*** Opening of Given records ***

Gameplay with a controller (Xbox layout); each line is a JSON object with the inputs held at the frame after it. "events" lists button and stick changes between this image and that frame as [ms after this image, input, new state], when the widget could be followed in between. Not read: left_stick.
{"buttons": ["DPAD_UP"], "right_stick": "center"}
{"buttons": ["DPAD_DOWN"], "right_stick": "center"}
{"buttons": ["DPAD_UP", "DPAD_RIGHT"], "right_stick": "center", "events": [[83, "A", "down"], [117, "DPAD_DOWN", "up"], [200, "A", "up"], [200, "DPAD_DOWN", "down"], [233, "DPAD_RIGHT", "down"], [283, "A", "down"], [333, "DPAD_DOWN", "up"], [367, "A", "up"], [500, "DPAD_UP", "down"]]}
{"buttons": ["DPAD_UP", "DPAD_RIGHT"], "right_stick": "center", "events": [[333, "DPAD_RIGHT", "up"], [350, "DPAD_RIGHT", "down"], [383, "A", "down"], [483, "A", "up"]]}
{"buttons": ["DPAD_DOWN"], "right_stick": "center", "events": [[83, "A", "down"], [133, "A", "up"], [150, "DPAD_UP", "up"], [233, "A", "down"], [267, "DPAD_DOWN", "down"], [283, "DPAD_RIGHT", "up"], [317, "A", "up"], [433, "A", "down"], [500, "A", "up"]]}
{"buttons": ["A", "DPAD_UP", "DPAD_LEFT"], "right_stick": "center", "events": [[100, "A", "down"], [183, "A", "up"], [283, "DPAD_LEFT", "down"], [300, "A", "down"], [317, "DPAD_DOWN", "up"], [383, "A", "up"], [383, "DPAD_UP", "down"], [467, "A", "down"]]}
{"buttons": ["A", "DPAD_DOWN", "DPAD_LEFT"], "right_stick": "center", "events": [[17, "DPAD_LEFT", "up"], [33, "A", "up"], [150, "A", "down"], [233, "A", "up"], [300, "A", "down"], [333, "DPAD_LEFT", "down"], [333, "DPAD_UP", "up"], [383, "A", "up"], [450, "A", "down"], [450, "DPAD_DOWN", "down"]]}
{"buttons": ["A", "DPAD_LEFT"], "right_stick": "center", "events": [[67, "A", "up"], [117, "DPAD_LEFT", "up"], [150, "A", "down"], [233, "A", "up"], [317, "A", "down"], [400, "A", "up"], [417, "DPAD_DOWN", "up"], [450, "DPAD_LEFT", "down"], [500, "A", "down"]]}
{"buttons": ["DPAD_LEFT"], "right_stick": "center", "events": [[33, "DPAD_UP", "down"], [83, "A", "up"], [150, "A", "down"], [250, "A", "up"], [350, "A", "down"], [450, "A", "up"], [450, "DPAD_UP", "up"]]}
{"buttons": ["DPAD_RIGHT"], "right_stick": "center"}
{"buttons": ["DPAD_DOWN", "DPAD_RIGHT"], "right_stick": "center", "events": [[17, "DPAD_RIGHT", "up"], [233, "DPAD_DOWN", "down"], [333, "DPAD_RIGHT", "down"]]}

*** Close of Given records ***

__Aim of the task__: Reproduce the complete data exactly as presented above.

__Exercise answer__:
Gameplay with a controller (Xbox layout); each line is a JSON object with the inputs held at the frame after it. "events" lists button and stick changes between this image and that frame as [ms after this image, input, new state], when the widget could be followed in between. Not read: left_stick.
{"buttons": ["DPAD_UP"], "right_stick": "center"}
{"buttons": ["DPAD_DOWN"], "right_stick": "center"}
{"buttons": ["DPAD_UP", "DPAD_RIGHT"], "right_stick": "center", "events": [[83, "A", "down"], [117, "DPAD_DOWN", "up"], [200, "A", "up"], [200, "DPAD_DOWN", "down"], [233, "DPAD_RIGHT", "down"], [283, "A", "down"], [333, "DPAD_DOWN", "up"], [367, "A", "up"], [500, "DPAD_UP", "down"]]}
{"buttons": ["DPAD_UP", "DPAD_RIGHT"], "right_stick": "center", "events": [[333, "DPAD_RIGHT", "up"], [350, "DPAD_RIGHT", "down"], [383, "A", "down"], [483, "A", "up"]]}
{"buttons": ["DPAD_DOWN"], "right_stick": "center", "events": [[83, "A", "down"], [133, "A", "up"], [150, "DPAD_UP", "up"], [233, "A", "down"], [267, "DPAD_DOWN", "down"], [283, "DPAD_RIGHT", "up"], [317, "A", "up"], [433, "A", "down"], [500, "A", "up"]]}
{"buttons": ["A", "DPAD_UP", "DPAD_LEFT"], "right_stick": "center", "events": [[100, "A", "down"], [183, "A", "up"], [283, "DPAD_LEFT", "down"], [300, "A", "down"], [317, "DPAD_DOWN", "up"], [383, "A", "up"], [383, "DPAD_UP", "down"], [467, "A", "down"]]}
{"buttons": ["A", "DPAD_DOWN", "DPAD_LEFT"], "right_stick": "center", "events": [[17, "DPAD_LEFT", "up"], [33, "A", "up"], [150, "A", "down"], [233, "A", "up"], [300, "A", "down"], [333, "DPAD_LEFT", "down"], [333, "DPAD_UP", "up"], [383, "A", "up"], [450, "A", "down"], [450, "DPAD_DOWN", "down"]]}
{"buttons": ["A", "DPAD_LEFT"], "right_stick": "center", "events": [[67, "A", "up"], [117, "DPAD_LEFT", "up"], [150, "A", "down"], [233, "A", "up"], [317, "A", "down"], [400, "A", "up"], [417, "DPAD_DOWN", "up"], [450, "DPAD_LEFT", "down"], [500, "A", "down"]]}
{"buttons": ["DPAD_LEFT"], "right_stick": "center", "events": [[33, "DPAD_UP", "down"], [83, "A", "up"], [150, "A", "down"], [250, "A", "up"], [350, "A", "down"], [450, "A", "up"], [450, "DPAD_UP", "up"]]}
{"buttons": ["DPAD_RIGHT"], "right_stick": "center"}
{"buttons": ["DPAD_DOWN", "DPAD_RIGHT"], "right_stick": "center", "events": [[17, "DPAD_RIGHT", "up"], [233, "DPAD_DOWN", "down"], [333, "DPAD_RIGHT", "down"]]}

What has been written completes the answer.